Now, when I try to get online it says that no internet connection that can be located.

I had the modem checked and the connection between the modem and the computer has been lost. Tried rebooting everything and it didn't work. The laptop works if I reroute the modem directly to the laptop from the wireless router. But internet connection to the desktop doesn't work no matter how I route the connections. 

Any ideas what's going on or what to do to try to fix it?


----------



## alrightythen (Feb 16, 2010)

Oh, and also the wireless router for the laptop won't work, or at least there are no lights on it at all. When I unplug it and plug it back, the lights come on, flash for a few seconds and then all go out. Do I just need to get a new router?


----------



## 2xg (Aug 5, 2009)

Hello and welcome to TSF!

For the internet connectivity issue, try these commands. Open up a command prompt. Click on Start and type cmd press enter.
To Reset WINSOCK, type this : netsh winsock reset catalog then press enter.
To Reset TCP/IP type this: netsh int ip reset reset.log then press enter.
REBOOT the computer after.

For the Router issue, what is the exact Make and Model? We can try a RESET.


----------



## johnwill (Sep 26, 2002)

Let's do the proper stack repair for Vista. :smile:


*TCP/IP stack repair options for use with Vista or Windows 7.*

Start, All Programs\Accessories and *right click* on Command Prompt, select "*Run as Administrator*" to open a command prompt.

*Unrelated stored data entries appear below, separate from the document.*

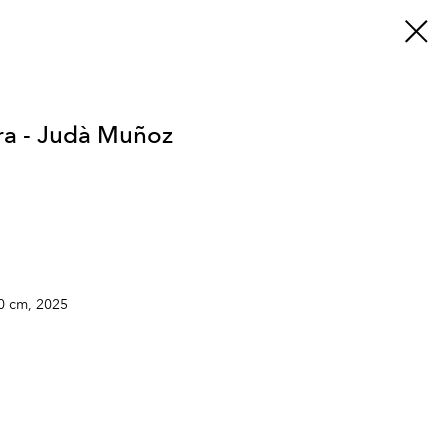
era - Judà Muñoz
60 cm, 2025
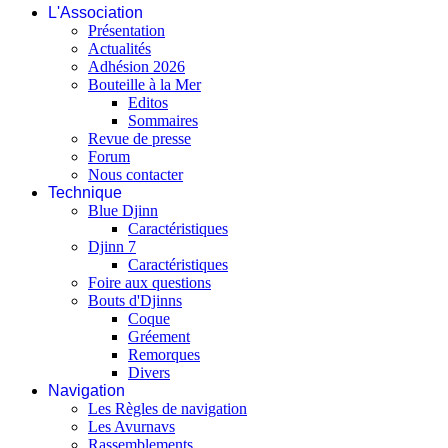
L'Association
Présentation
Actualités
Adhésion 2026
Bouteille à la Mer
Editos
Sommaires
Revue de presse
Forum
Nous contacter
Technique
Blue Djinn
Caractéristiques
Djinn 7
Caractéristiques
Foire aux questions
Bouts d'Djinns
Coque
Gréement
Remorques
Divers
Navigation
Les Règles de navigation
Les Avurnavs
Rassemblements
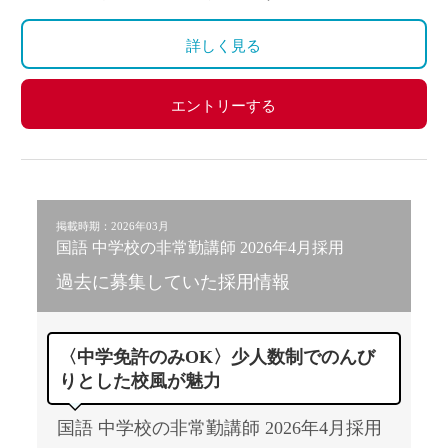
詳しく見る
エントリーする
掲載時期：2026年03月
国語 中学校の非常勤講師 2026年4月採用
過去に募集していた採用情報
〈中学免許のみOK〉少人数制でのんび
りとした校風が魅力
国語 中学校の非常勤講師 2026年4月採用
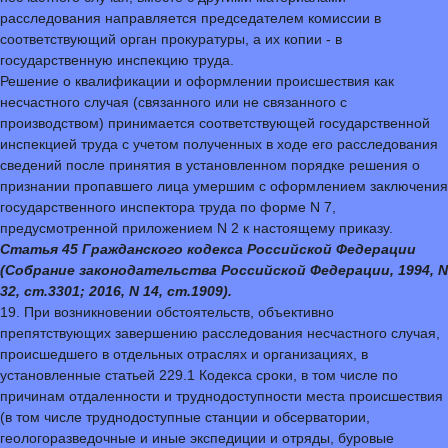
расследования направляется председателем комиссии в
соответствующий орган прокуратуры, а их копии - в
государственную инспекцию труда.
Решение о квалификации и оформлении происшествия как
несчастного случая (связанного или не связанного с
производством) принимается соответствующей государственной
инспекцией труда с учетом полученных в ходе его расследования
сведений после принятия в установленном порядке решения о
признании пропавшего лица умершим с оформлением заключения
государственного инспектора труда по форме N 7,
предусмотренной приложением N 2 к настоящему приказу.
Статья 45 Гражданского кодекса Российской Федерации
(Собрание законодательства Российской Федерации, 1994, N
32, ст.3301; 2016, N 14, ст.1909).
19. При возникновении обстоятельств, объективно
препятствующих завершению расследования несчастного случая,
происшедшего в отдельных отраслях и организациях, в
установленные статьей 229.1 Кодекса сроки, в том числе по
причинам отдаленности и труднодоступности места происшествия
(в том числе труднодоступные станции и обсерватории,
геологоразведочные и иные экспедиции и отряды, буровые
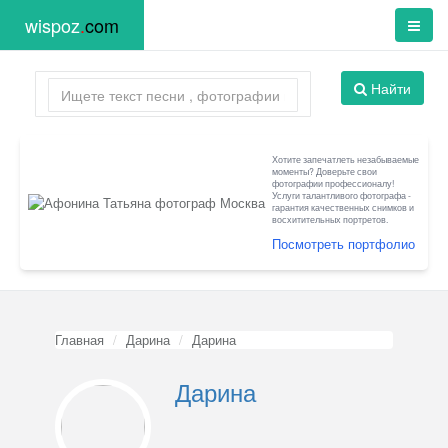
wispoz
.
com
Найти
Хотите запечатлеть незабываемые
моменты? Доверьте свои
фотографии профессионалу!
Услуги талантливого фотографа -
гарантия качественных снимков и
восхитительных портретов.
Посмотреть портфолио
Главная
Дарина
Дарина
Дарина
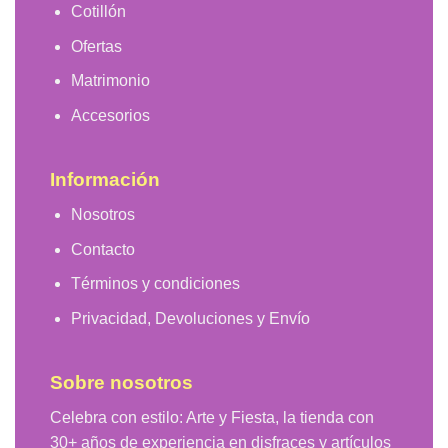
Cotillón
Ofertas
Matrimonio
Accesorios
Información
Nosotros
Contacto
Términos y condiciones
Privacidad, Devoluciones y Envío
Sobre nosotros
Celebra con estilo: Arte y Fiesta, la tienda con
30+ años de experiencia en disfraces y artículos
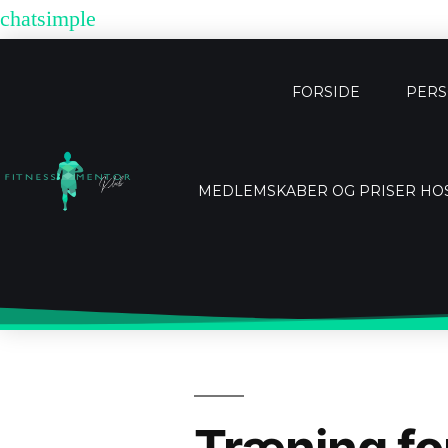
chatsimple
FORSIDE
PERS
MEDLEMSKABER OG PRISER HO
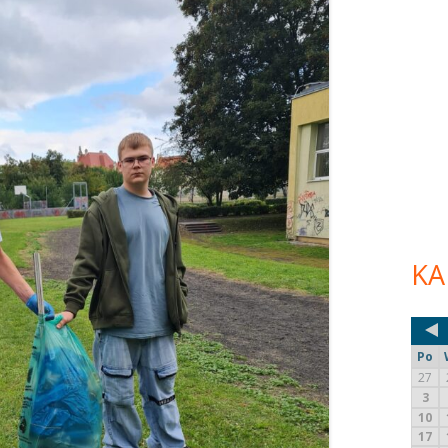
KA
Po
27
3
10
17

In the command prompt window that opens, type type the following commands, each followed by the Enter key:

Reset WINSOCK entries to installation defaults: *netsh winsock reset catalog*

Reset IPv4 TCP/IP stack to installation defaults. *netsh int ipv4 reset reset.log*

Reset IPv6 TCP/IP stack to installation defaults. *netsh int ipv6 reset reset.log*

Reboot the machine.


----------